> _Data for processing_:
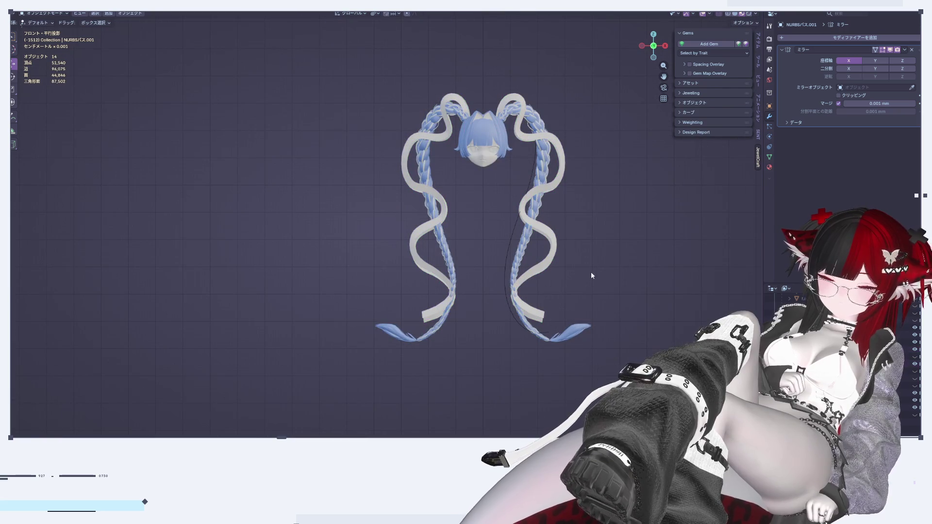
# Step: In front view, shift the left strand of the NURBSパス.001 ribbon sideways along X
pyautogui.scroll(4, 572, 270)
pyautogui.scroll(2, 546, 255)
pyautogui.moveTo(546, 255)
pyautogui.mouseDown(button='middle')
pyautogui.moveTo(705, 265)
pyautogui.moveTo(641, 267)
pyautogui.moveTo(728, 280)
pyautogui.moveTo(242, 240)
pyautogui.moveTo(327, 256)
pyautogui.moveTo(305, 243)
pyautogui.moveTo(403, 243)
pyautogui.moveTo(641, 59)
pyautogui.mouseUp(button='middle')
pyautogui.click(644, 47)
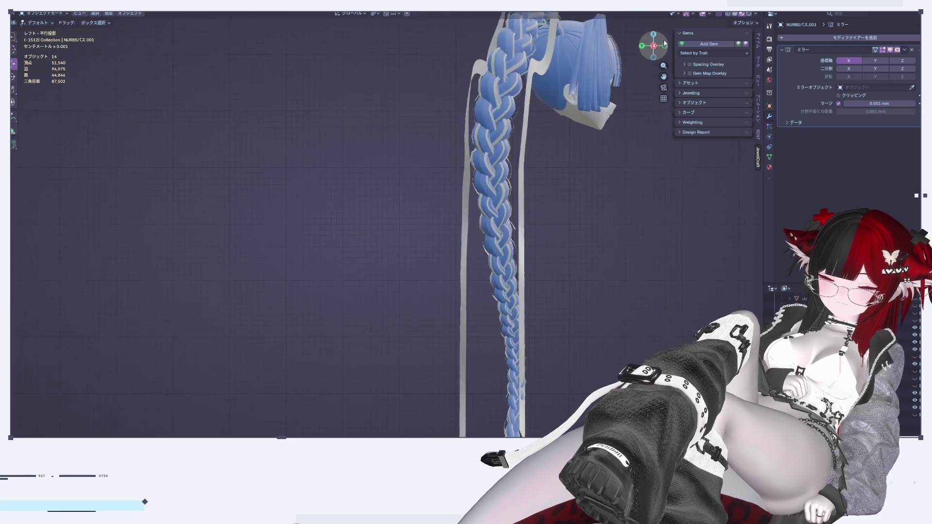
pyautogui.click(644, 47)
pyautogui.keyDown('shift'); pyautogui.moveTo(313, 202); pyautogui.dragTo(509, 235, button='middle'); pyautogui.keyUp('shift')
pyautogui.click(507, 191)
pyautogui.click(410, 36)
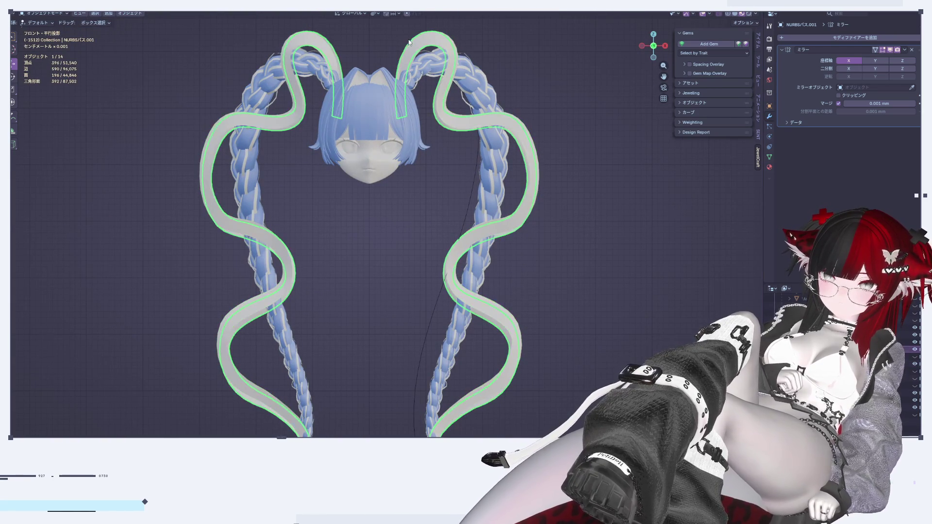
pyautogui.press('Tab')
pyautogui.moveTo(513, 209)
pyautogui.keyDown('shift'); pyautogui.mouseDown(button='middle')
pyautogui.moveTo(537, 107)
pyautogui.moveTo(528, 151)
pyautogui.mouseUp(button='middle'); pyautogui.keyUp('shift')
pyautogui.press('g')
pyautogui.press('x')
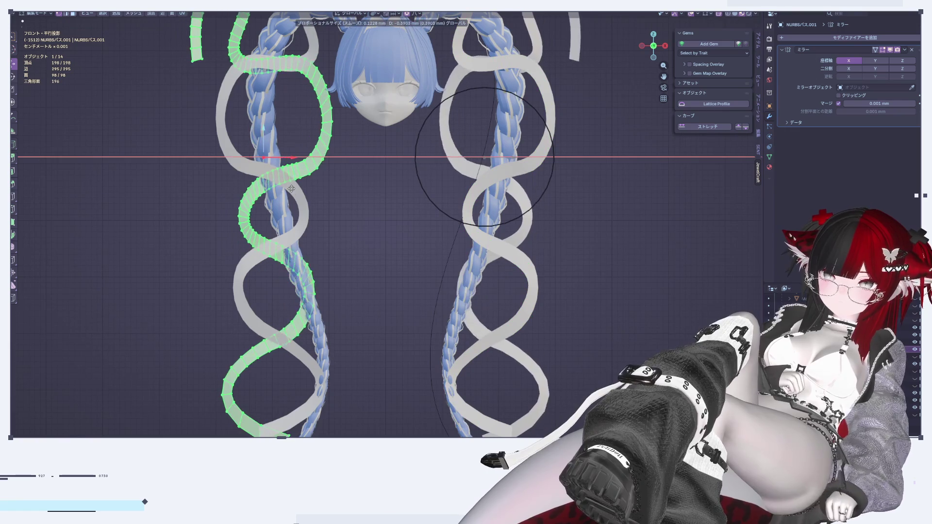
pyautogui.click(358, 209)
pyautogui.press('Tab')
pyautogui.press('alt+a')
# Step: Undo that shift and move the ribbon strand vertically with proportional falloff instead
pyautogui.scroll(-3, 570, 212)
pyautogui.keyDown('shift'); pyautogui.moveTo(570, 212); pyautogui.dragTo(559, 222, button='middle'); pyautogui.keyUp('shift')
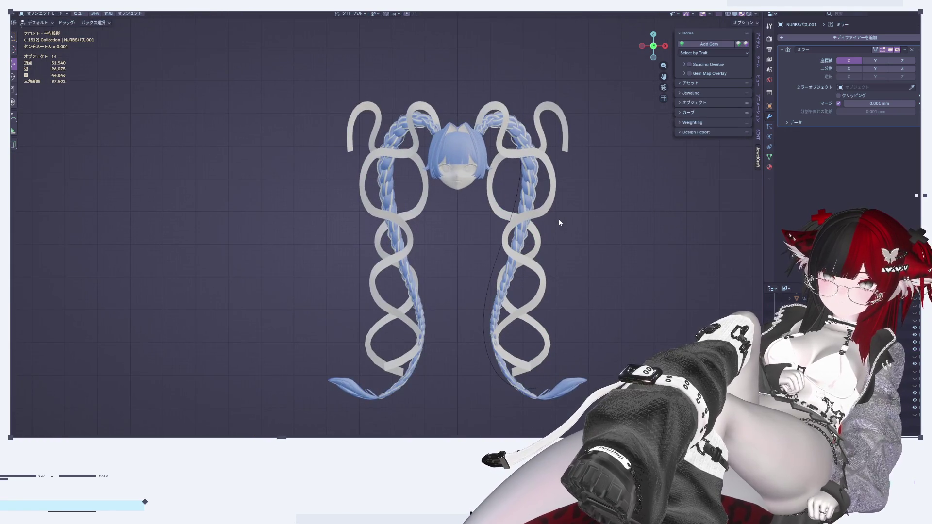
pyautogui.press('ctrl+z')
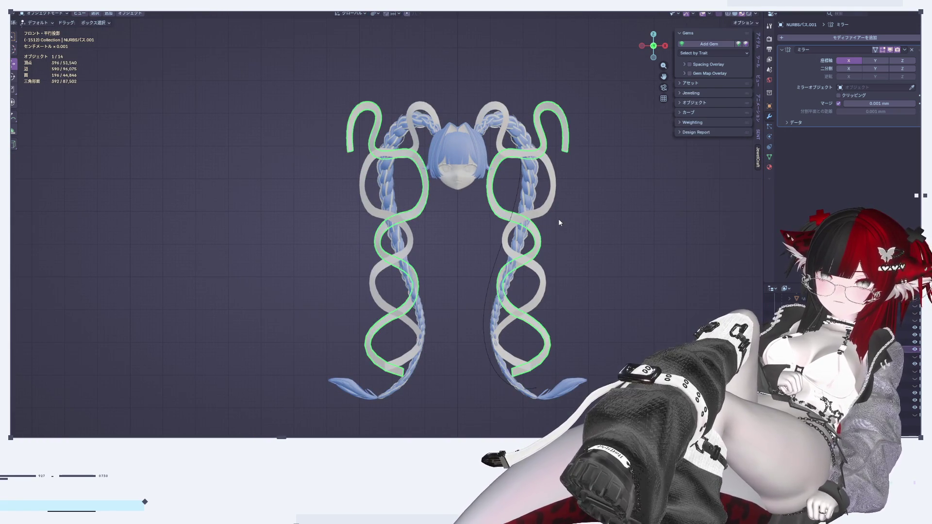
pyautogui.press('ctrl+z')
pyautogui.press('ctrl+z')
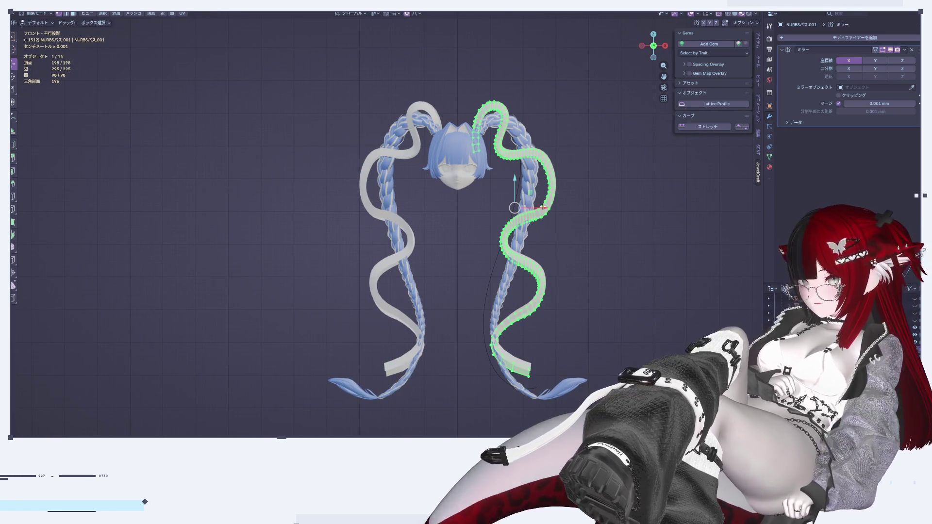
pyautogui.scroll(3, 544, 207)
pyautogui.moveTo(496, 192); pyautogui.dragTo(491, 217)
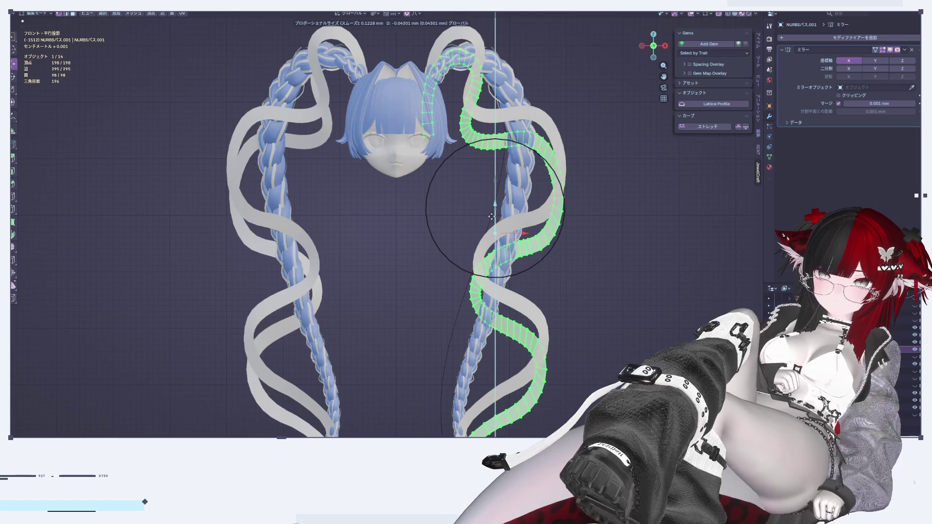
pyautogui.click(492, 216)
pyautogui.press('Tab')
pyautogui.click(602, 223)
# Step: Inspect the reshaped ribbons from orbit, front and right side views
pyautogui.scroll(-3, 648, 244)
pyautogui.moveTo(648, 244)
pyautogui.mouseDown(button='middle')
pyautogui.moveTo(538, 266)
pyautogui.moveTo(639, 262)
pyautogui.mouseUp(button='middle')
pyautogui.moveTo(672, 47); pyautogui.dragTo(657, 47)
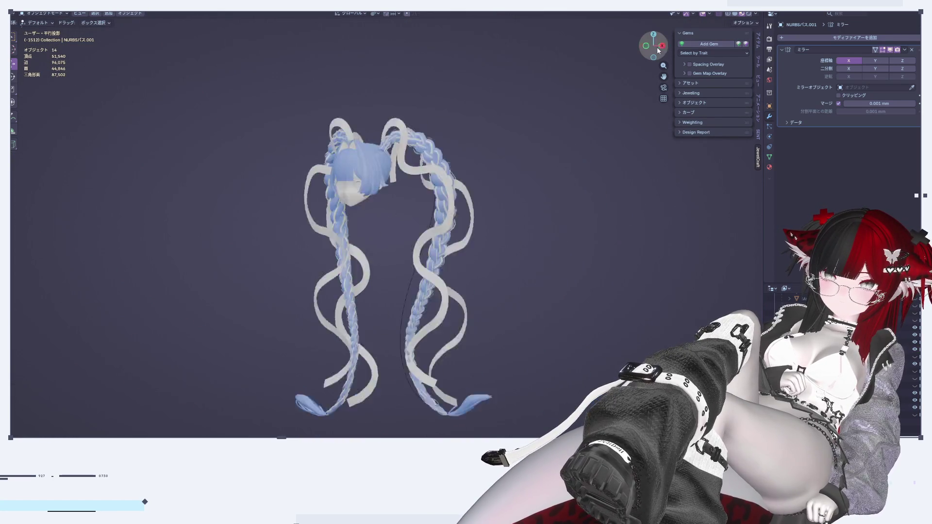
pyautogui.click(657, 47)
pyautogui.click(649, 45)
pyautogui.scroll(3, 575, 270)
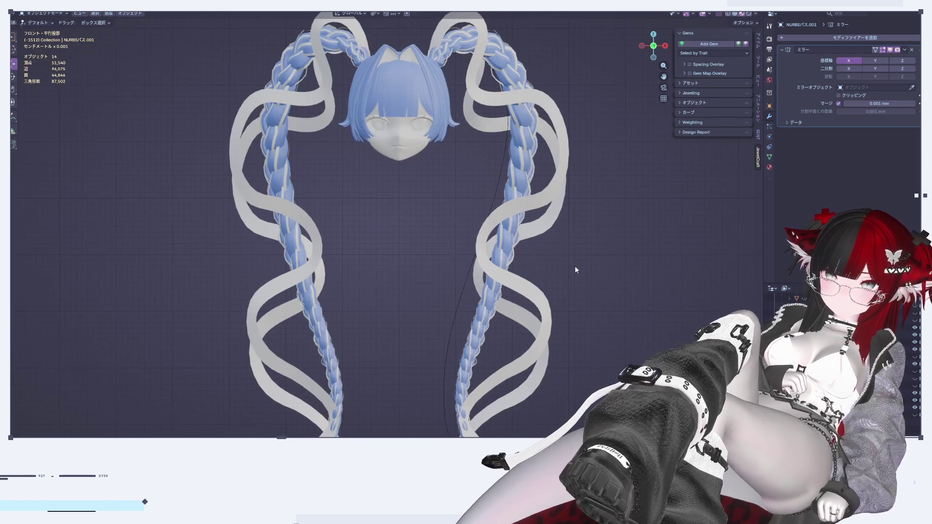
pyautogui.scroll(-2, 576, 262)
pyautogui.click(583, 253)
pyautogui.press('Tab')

> _Problem statement_: Would you print the material exactly once more, without any of its pictures?

> _Result of the exercise_:
# Step: In front view, shift the left strand of the NURBSパス.001 ribbon sideways along X
pyautogui.scroll(4, 572, 270)
pyautogui.scroll(2, 546, 255)
pyautogui.moveTo(546, 255)
pyautogui.mouseDown(button='middle')
pyautogui.moveTo(705, 265)
pyautogui.moveTo(641, 267)
pyautogui.moveTo(728, 280)
pyautogui.moveTo(242, 240)
pyautogui.moveTo(327, 256)
pyautogui.moveTo(305, 243)
pyautogui.moveTo(403, 243)
pyautogui.moveTo(641, 59)
pyautogui.mouseUp(button='middle')
pyautogui.click(644, 47)
pyautogui.click(644, 47)
pyautogui.keyDown('shift'); pyautogui.moveTo(313, 202); pyautogui.dragTo(509, 235, button='middle'); pyautogui.keyUp('shift')
pyautogui.click(507, 191)
pyautogui.click(410, 36)
pyautogui.press('Tab')
pyautogui.moveTo(513, 209)
pyautogui.keyDown('shift'); pyautogui.mouseDown(button='middle')
pyautogui.moveTo(537, 107)
pyautogui.moveTo(528, 151)
pyautogui.mouseUp(button='middle'); pyautogui.keyUp('shift')
pyautogui.press('g')
pyautogui.press('x')
pyautogui.click(358, 209)
pyautogui.press('Tab')
pyautogui.press('alt+a')
# Step: Undo that shift and move the ribbon strand vertically with proportional falloff instead
pyautogui.scroll(-3, 570, 212)
pyautogui.keyDown('shift'); pyautogui.moveTo(570, 212); pyautogui.dragTo(559, 222, button='middle'); pyautogui.keyUp('shift')
pyautogui.press('ctrl+z')
pyautogui.press('ctrl+z')
pyautogui.press('ctrl+z')
pyautogui.scroll(3, 544, 207)
pyautogui.moveTo(496, 192); pyautogui.dragTo(491, 217)
pyautogui.click(492, 216)
pyautogui.press('Tab')
pyautogui.click(602, 223)
# Step: Inspect the reshaped ribbons from orbit, front and right side views
pyautogui.scroll(-3, 648, 244)
pyautogui.moveTo(648, 244)
pyautogui.mouseDown(button='middle')
pyautogui.moveTo(538, 266)
pyautogui.moveTo(639, 262)
pyautogui.mouseUp(button='middle')
pyautogui.moveTo(672, 47); pyautogui.dragTo(657, 47)
pyautogui.click(657, 47)
pyautogui.click(649, 45)
pyautogui.scroll(3, 575, 270)
pyautogui.scroll(-2, 576, 262)
pyautogui.click(583, 253)
pyautogui.press('Tab')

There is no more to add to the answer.